By the 1851 Treaty of Fort Laramie, the Cheyenne and Arapahoe held most of eastern Colorado and other land in the Great Plains. With the Pikes Peak Gold Rush bringing thousands more white settlers to the territory, Colorado officials were looking for ways to get more territory from the Indigenous people. Efforts to extract more land were met with fierce resistance from the Cheyenne and Arapahoe, and negotiations were breaking down. The natives were breaking into different factions: those who desired peace with the settlers, and those who were prepared to fight back.
Events were set into motion by an order given by Governor John Evans to U.S. Volunteers Colonel John Chivington. Chivington was to provoke a battle between his cavalry forces and the native warriors, which would provide a justification for war and the seizure of Indigenous land. This would also help justify more federal support for the Third Colorado Cavalry, which was created exclusively for the purpose of fighting natives. Unfortunately for Evans’ political ambitions, Chivington was not interested in optics, believing “it is right and honorable to use any means under God’s heaven to kill Indians. … Kill and scalp all, big and little.”

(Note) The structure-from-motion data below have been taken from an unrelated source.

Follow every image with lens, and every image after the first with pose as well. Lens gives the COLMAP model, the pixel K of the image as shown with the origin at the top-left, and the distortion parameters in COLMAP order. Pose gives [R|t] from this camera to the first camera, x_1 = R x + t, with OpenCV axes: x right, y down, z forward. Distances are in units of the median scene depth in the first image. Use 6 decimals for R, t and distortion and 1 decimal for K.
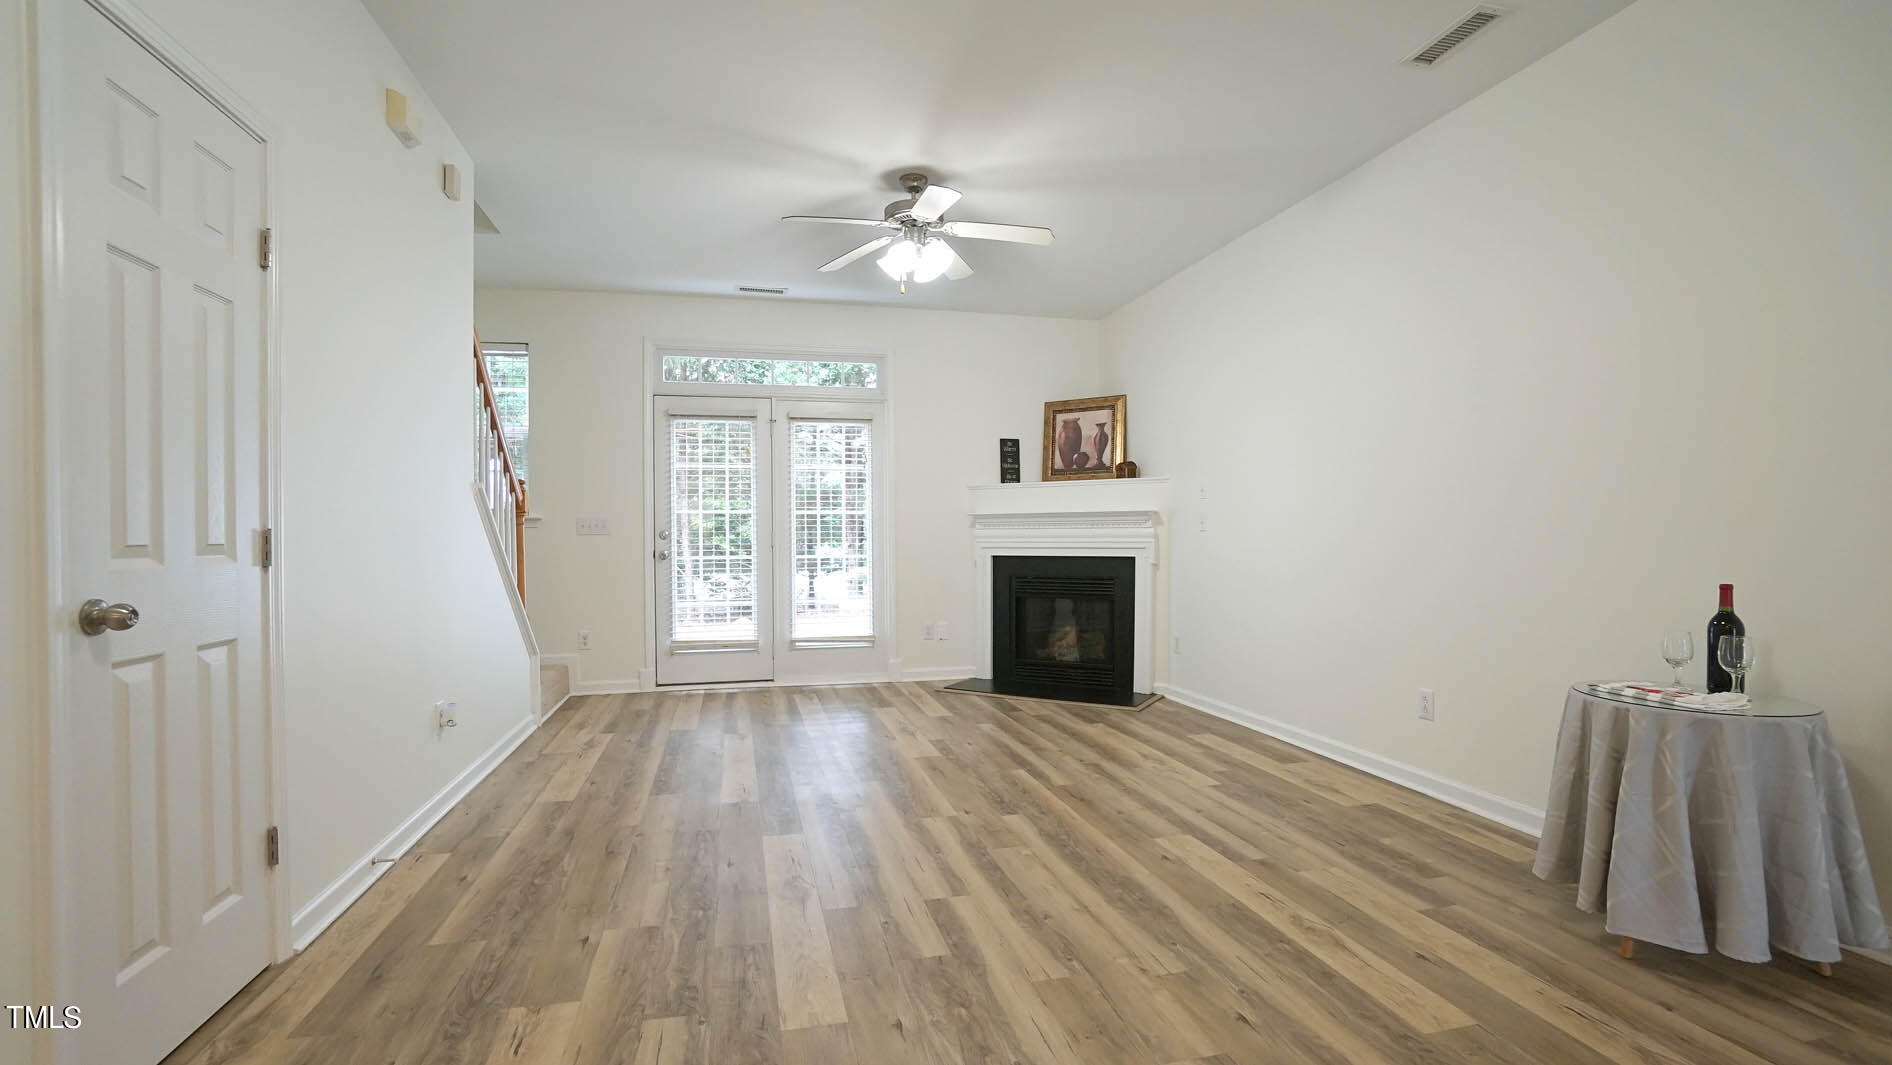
lens RADIAL K [[837.7, 0, 931.4], [0, 837.7, 530.2], [0, 0, 1]] dist [-0.056976, 0.016532]
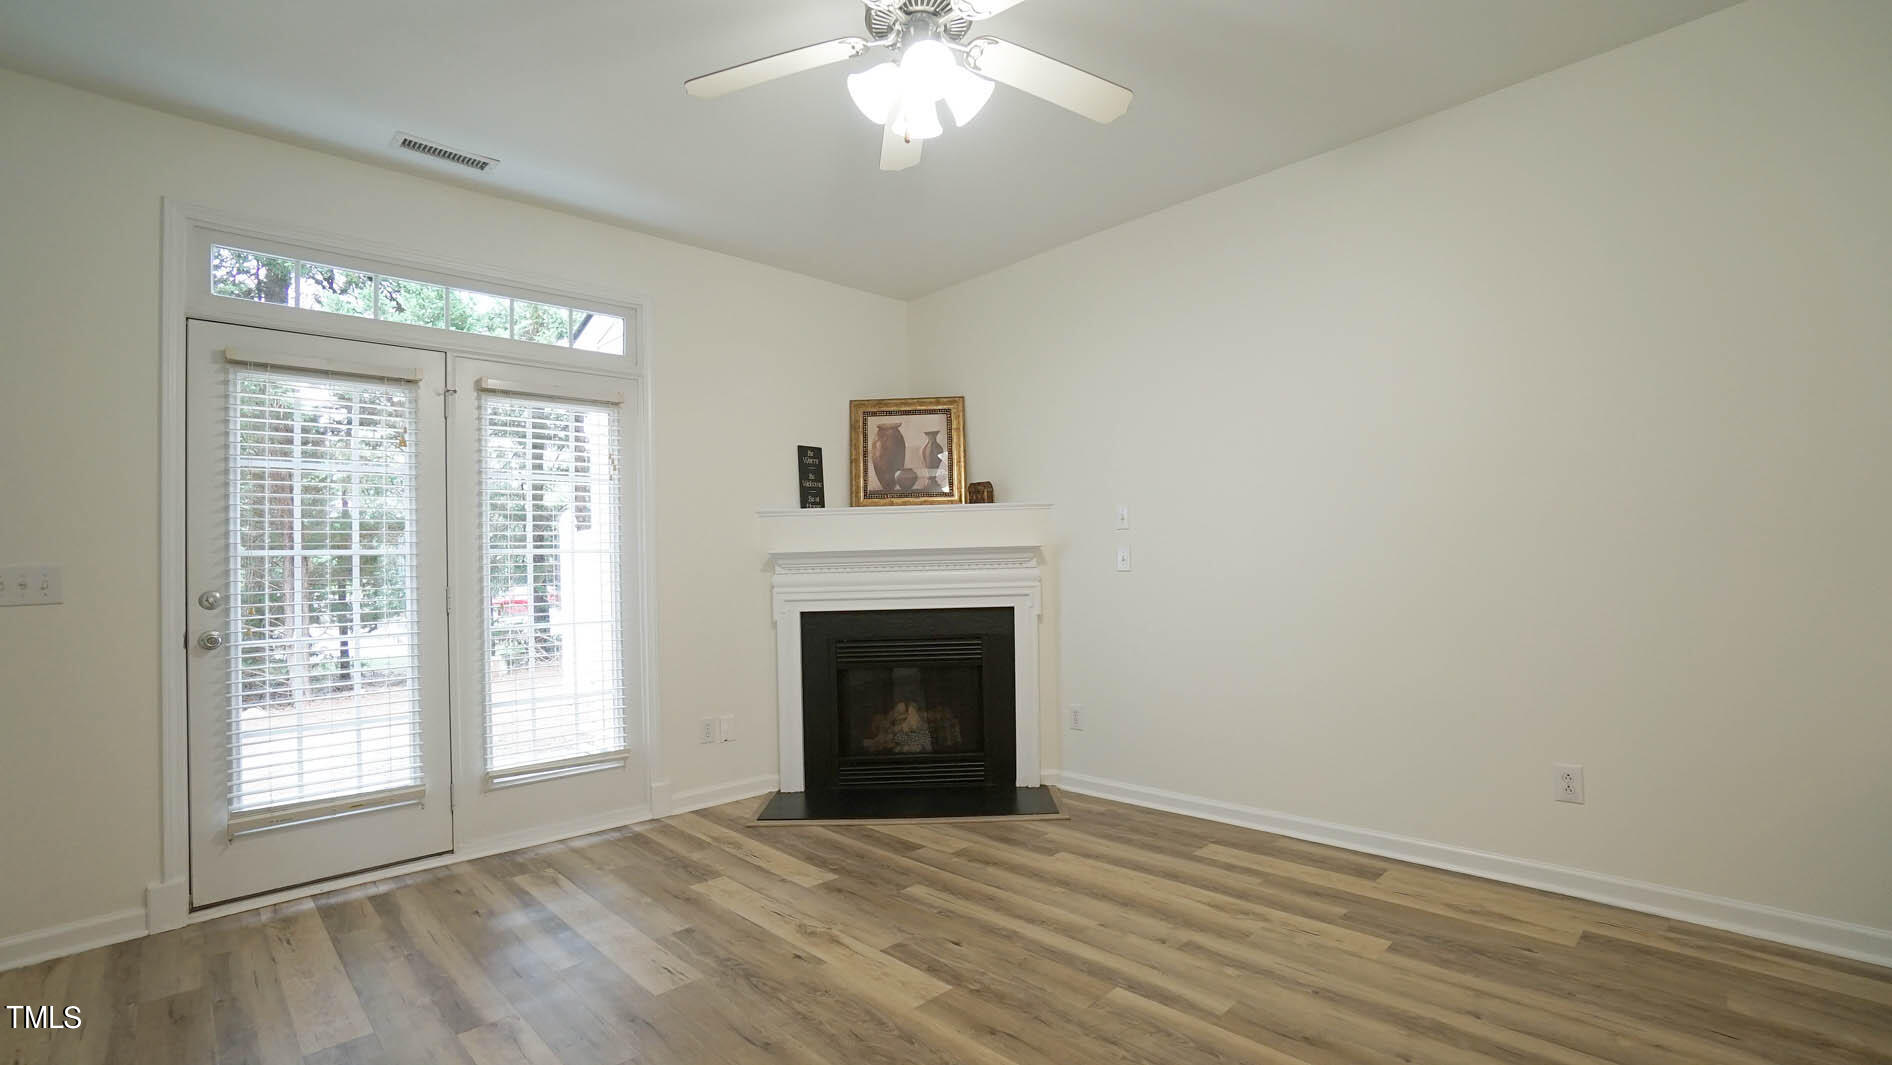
lens RADIAL K [[837.7, 0, 943.5], [0, 837.7, 530.5], [0, 0, 1]] dist [-0.056976, 0.016532]
pose [[0.859349, 0.002953, 0.511381, -0.197797], [0.017768, 0.999207, -0.035627, -0.011035], [-0.511081, 0.039702, 0.858615, 0.372363]]
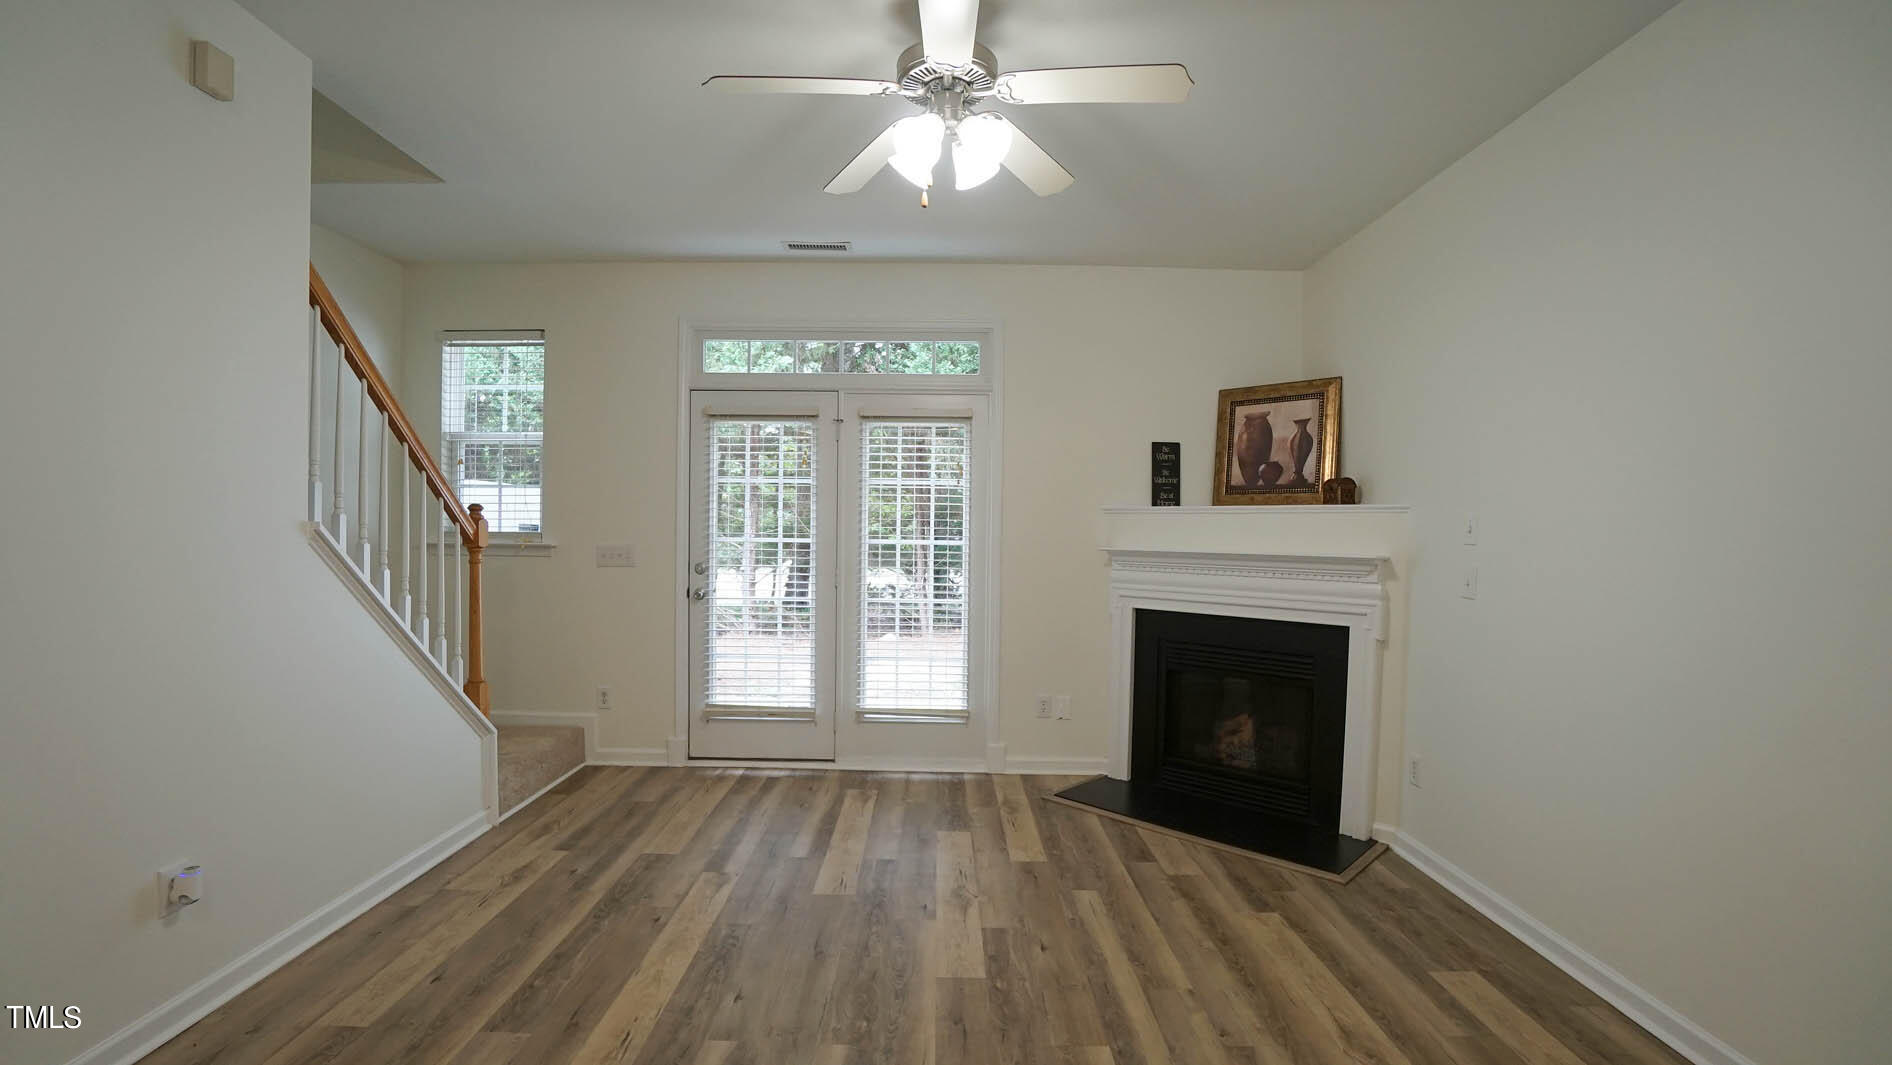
lens RADIAL K [[837.7, 0, 928.7], [0, 837.7, 538.8], [0, 0, 1]] dist [-0.056976, 0.016532]
pose [[0.970523, 0.021367, -0.240058, 0.078662], [-0.017026, 0.999652, 0.020142, -0.043225], [0.240405, -0.015461, 0.970550, 0.297008]]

One group of Cheyenne and Arapahoe were camped at Sand Creek, near Fort Lyon. They were assured protection by Governor Evans, who promised that anyone who surrendered to Fort Lyon would not be harmed, and would be allowed to hunt on the surrounding plains. On November 29, 1864, most of the warriors were away hunting for buffalo. That is when Chivington made his move. Bolstered by additional forces from Fort Lyon, the militia descended upon the Indian camp. Black Kettle, a prominent Cheyenne leader in the camp, quickly raised a U.S. flag and a white surrender flag over his shelter. Unfortunately, this attempt to show peaceful intentions was ignored.
An estimated 150 to 200 natives were killed, the vast majority of them women and children. Body parts were collected from the dead as trophies and proudly displayed in Denver in the aftermath of the attack. Only 10 to 15 U.S. soldiers were killed, mostly from friendly fire due to heavy drinking among the troops the night before the attack.
To their credit, some of the soldiers under Chivington’s command did not obey the order to attack. Captain Silas Soule of the First Colorado Cavalry ordered his men to hold their fire, and later testified against Chivington at his U.S. Army court martial. The testimony of Soule and his men caused a shift in public opinion, which was initially positive towards the results of the perceived “battle.” For his role in bringing the truth to light, Soule was shot in Denver by one of Chivington’s men. The murderer was identified but never charged.
While both Evans and Chivington resigned their positions, neither faced legal consequences for their roles in instigating and carrying out the massacre. For over one hundred years, one of Colorado’s most popular fourteeners was named for Governor Evans, until it was renamed “Mount Blue Sky” in 2023 for the indigenous people murdered under his orders. Even so, the site of their crimes and the final resting place of hundreds of indigenous people is preserved and memorialized here, in a quiet stretch of the Colorado plains.
Know Before You Go
Sand Creek Massacre NHS has a permanent ranger station, which is staffed Thursday through Monday from 9:00 AM to 4:00 PM. There is a bookstore and facilities. Interpretive talks are held at the monument overlook twice a day while the park is open. Check the official NPS website for up-to-date details.